While I mainly foresee issues/improvements that may affect Revault, I would be really happy to see people joining this thread with any other ideas and remarks that would benefit some parts of Bitcoin that I overlooked. This email discusses improvements that would benefit everyone, and some that are more suitable for “layer 2” or pre- signed transactions protocols. This will hopefully encourage existing players to keep on improving their devices and that will ultimately benefit us all. Vault users will likely hold very large sums and would be happy to pay a high premium for more secure HW. Revault does not plan on building hardware wallets, we hope existing and upcoming manufacturers will implement a strong security that we could use for the Revault protocol users. This is weak security and bad user experience. However I truly believe most of these points are a MUST have for any decent security.
Most pre-signed transactions protocols are used today as a form of defense mechanism, spending any input would mean incapacitating the entire defense mechanism. While this can be exploited for fee attacks, it is a bigger threat to pre-signed transactions protocols. This applies to pre-signed transaction protocols especially well as the template of these transactions could be known and recognized by the HW. Once any input of a (pre-signed)transaction is spent, this transaction isn’t valid anymore. They mainly prevent private-key extraction today, and aren’t very suitable against an attack on the transaction being signed, as explained further. It is mainly Blackjack as well as poker games that take a step towards being partly determined by the skill of the player.
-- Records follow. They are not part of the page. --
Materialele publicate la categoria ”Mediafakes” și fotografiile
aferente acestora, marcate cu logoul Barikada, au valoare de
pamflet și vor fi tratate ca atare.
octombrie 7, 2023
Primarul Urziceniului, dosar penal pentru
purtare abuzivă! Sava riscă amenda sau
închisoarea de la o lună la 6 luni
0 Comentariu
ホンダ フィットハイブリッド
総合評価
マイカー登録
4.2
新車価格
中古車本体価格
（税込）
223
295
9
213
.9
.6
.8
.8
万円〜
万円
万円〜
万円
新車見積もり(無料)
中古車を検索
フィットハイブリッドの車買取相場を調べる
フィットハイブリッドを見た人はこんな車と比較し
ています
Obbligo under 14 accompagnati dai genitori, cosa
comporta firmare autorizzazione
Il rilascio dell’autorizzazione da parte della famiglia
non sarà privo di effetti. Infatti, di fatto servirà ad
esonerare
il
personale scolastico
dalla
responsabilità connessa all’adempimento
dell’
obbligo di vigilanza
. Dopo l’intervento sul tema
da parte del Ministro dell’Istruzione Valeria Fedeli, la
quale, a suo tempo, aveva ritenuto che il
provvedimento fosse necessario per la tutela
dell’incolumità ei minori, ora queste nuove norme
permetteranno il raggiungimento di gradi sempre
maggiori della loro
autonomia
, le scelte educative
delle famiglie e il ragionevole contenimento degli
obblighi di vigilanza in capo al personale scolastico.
Feel free to reply with your comments or adding suggestions, I am not a hardware wallet expert and would take criticism wit hout being offended. If you don’t want to risk going on a nitro plot or get into something you don’t master, it can be nice to try with free money first.
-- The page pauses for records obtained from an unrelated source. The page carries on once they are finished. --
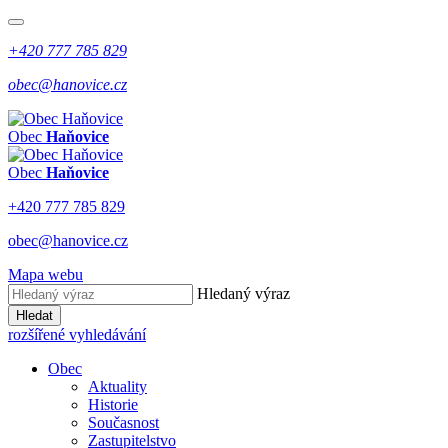
+420 777 785 829
obec@hanovice.cz
Obec
Haňovice
Obec
Haňovice
+420 777 785 829
obec@hanovice.cz
Mapa webu
Hledaný výraz
Hledat
rozšířené vyhledávání
Obec
Aktuality
Historie
Současnost
Zastupitelstvo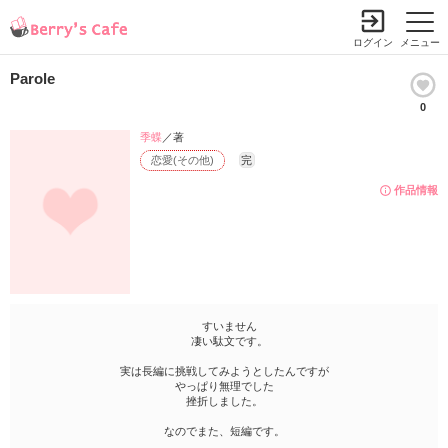
ログイン
メニュー
Parole
0
季蝶
／著
恋愛(その他)
完
作品情報
すいません
凄い駄文です。
実は長編に挑戦してみようとしたんですが
やっぱり無理でした
挫折しました。
なのでまた、短編です。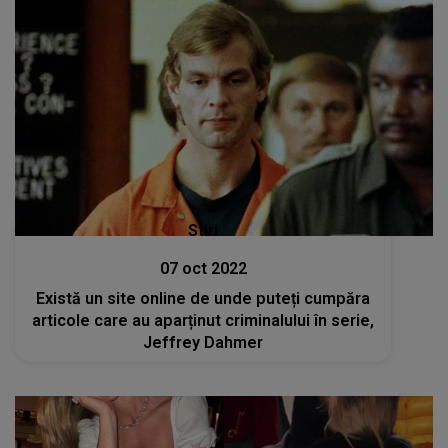
Stiri
07 oct 2022
Există un site online de unde puteți cumpăra
articole care au aparținut criminalului în serie,
Jeffrey Dahmer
Going further, the xpubs could be aliased the first time they are entered/verified (as part of, say, an initial setup ceremony) for instance with the previously mentioned Miniscript policy: or(pk(Alice), and(pk(Bob), after(42))). The best way to do so would be to lift this Script to a more user-friendly format such as a MiniScript Policy display, but anything would be better than an “address”. Going further, most of these protocols require to follow a specific signing order (typically the “clawback” first, then the regular spend path) so adding a way to check that a “clawback” has been signed first, with the same input, would be very helpful. Kind of annoying for a signing device. The correct usage would be for a user to verify this address on a third device (mobile phone, for example). The postulate we start from is that Hardware Wallets (HW) are useful to mitigate the compromission of the day-to-day device of a user. Hello everyone, I would like to start a discussion on improving Hardware Wallets.
The goal is to spark discussions and hopefully iterate to a more secure and more usable hardware ecosystem for all bitcoiners. If you don’t assume the computer on which the transaction is crafted is compromised, then you don’t need a hardware wallet. If you assume it may be compromised, then the HW needs to be able to defend against those. I understand some of these changes may be very difficult, especially given the low memory and computational power of secure elements. No matter where you go on your next gaming adventure, both we and you know that it is a safe experience that awaits. Proposed improvement: The HW could know pubkeys or xpubs it does not hold the private keys for, and display a label (or understand it for logic reasons, such as “expected pubkeys” as the previous example). Typically for Revault, the HW could display: “Unvault Transaction, all expected pubkeys present in the script”. Proposed improvement: The HW should display the Bitcoin Script itself when possible (including the unlock conditions). Proposed improvement: for protocols that requires it, keeping track of inputs already signed once would be extremely helpful. Problem: A typical HW today would display the “destination” of a transaction in the form of a bitcoin address.